» Task set:
1. In the comment on solar power below, how many hours a day is the solar tower meant to run?
2. In the records below, find the part that opens with the line containing "анонсу Rage на айфонею" and closes with the line containing "не потянет, да". Write out those lines as a numbered list, with both end lines included and blank lines left out.

----- Text shown -----

Rafeal, I agree in general with your comments on Enviromission and their solar tower. That said, their original 200 MW for 200,000 homes claim is no out of line. The tower is to operate 24 hours/day vs. 6-7 effective hours/day for PV systems. A MW of solar tower capacity thus supplies about 3.5x as many homes as a MW of PV capacity.

I don't know why they claim 100k homes for the new 50 MW design. Maybe it operates 48 hours/day!


There are other chemical compounds that make efficient photovoltaic semiconductors, like InGaN. DARPA is onboard:


Special for "Silverthorn":

Energy payback times for Si-based PV-technologies haven been optimized (date of publication) up till 1.5 to 3.5 years, depending on location of PV-modules in south or middle Europe. Developments in this field (as well with respect total LCA scores) go extremely fast, and the end is not in sight. Also different technologies rising, without need of sawing (eg: risk of breaking ever thinner) wafers. Solar Fabrik in Freiburg (Germany) has been designed such that their climate impact is CO2 neutral. Solar is the future!

Besides, I agree with many parties on the fact that all REALLY sustainable technologies should be given a fair chance (for years to come), because we will need them all...

----- Provided information -----

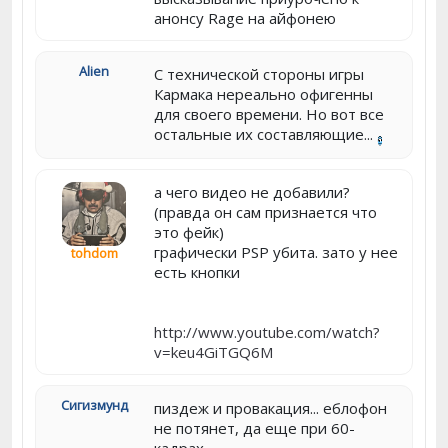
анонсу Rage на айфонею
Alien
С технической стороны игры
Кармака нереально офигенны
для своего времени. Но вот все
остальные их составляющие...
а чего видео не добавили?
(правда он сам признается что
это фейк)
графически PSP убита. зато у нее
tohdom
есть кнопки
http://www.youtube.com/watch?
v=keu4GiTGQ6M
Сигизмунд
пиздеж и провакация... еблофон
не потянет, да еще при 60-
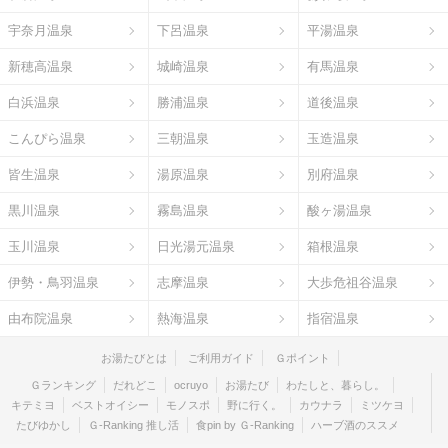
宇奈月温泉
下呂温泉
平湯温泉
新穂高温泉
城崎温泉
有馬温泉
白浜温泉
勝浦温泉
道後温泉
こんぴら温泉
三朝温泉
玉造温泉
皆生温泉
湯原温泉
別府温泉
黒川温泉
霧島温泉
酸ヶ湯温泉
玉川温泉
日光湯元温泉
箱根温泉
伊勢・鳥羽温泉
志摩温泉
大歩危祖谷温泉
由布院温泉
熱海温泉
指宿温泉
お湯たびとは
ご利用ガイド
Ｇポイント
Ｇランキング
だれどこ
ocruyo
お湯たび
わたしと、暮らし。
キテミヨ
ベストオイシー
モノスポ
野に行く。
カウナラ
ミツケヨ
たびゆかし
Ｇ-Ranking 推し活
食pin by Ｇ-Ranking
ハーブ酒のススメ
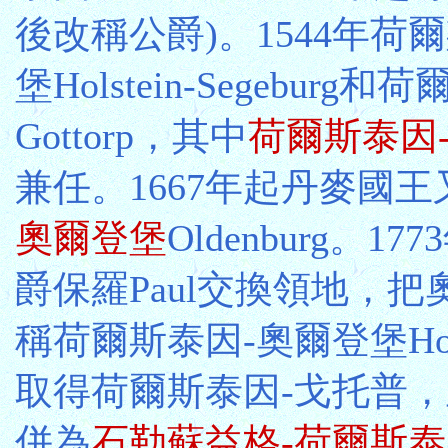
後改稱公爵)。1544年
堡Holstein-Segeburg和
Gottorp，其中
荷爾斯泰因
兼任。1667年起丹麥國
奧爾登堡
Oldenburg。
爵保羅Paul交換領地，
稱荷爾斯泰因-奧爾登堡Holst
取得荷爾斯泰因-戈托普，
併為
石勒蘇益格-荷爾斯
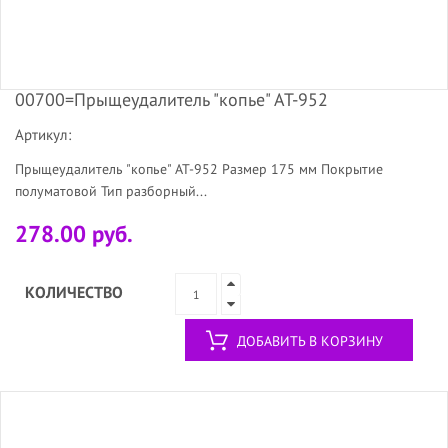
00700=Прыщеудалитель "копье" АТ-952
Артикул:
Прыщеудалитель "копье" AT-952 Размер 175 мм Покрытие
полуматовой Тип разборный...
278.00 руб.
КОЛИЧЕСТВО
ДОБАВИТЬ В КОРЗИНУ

-----
----- Provided information -----

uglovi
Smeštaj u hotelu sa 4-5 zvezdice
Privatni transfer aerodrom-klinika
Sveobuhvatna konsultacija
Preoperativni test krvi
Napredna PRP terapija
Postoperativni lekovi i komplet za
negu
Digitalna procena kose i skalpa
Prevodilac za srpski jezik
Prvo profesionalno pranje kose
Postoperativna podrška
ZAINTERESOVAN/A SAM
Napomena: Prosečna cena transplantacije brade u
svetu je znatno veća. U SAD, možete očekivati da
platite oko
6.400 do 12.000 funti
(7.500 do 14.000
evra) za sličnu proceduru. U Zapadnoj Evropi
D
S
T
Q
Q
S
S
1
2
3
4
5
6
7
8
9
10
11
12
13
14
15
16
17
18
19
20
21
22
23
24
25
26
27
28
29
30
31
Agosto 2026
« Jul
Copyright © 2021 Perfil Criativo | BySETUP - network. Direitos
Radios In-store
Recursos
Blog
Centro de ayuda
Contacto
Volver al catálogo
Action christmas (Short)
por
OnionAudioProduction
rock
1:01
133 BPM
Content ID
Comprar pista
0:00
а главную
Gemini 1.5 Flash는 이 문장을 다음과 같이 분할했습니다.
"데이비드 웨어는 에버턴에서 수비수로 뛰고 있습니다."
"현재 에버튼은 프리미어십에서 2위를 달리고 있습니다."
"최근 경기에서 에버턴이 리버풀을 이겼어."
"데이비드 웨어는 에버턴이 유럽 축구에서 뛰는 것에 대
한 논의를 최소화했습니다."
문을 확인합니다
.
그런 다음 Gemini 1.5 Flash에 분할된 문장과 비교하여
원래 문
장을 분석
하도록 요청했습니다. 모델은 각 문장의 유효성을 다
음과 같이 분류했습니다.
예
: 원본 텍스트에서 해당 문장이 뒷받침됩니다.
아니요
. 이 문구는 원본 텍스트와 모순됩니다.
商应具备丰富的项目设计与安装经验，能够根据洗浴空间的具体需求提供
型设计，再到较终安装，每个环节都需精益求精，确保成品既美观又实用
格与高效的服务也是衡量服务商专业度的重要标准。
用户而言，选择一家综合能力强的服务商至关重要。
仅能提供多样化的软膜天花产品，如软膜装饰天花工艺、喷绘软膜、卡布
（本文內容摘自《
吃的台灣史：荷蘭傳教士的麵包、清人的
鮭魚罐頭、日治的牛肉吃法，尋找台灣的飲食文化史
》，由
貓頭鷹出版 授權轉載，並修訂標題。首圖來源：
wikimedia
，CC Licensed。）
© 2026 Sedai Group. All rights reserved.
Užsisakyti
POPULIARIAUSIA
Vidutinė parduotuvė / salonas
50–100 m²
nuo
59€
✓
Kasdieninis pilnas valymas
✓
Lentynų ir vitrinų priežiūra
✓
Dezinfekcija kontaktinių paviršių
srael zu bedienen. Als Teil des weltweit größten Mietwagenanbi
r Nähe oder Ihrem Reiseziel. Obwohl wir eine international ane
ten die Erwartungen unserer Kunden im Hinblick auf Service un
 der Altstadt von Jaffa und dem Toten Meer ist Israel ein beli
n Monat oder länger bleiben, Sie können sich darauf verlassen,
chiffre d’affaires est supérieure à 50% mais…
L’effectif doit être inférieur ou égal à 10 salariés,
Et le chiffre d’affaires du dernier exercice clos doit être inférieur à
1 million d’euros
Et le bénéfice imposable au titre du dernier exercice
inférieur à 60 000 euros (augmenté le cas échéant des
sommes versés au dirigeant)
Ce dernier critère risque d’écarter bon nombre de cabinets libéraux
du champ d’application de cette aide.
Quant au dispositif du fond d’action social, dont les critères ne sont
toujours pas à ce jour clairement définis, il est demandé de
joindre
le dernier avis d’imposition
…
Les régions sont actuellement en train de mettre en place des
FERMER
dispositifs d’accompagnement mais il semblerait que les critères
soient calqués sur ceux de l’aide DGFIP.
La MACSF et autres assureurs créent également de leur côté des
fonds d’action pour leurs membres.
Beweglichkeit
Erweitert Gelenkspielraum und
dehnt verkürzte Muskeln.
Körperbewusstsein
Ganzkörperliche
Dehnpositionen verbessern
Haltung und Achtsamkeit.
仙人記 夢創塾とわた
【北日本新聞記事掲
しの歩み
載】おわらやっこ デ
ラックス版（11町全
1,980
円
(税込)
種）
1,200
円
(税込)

-----

» Answers provided:
1. 24 hours a day.

2.
1. анонсу Rage на айфонею
2. Alien
3. С технической стороны игры
4. Кармака нереально офигенны
5. для своего времени. Но вот все
6. остальные их составляющие...
7. а чего видео не добавили?
8. (правда он сам признается что
9. это фейк)
10. графически PSP убита. зато у нее
11. tohdom
12. есть кнопки
13. http://www.youtube.com/watch?
14. v=keu4GiTGQ6M
15. Сигизмунд
16. пиздеж и провакация... еблофон
17. не потянет, да еще при 60-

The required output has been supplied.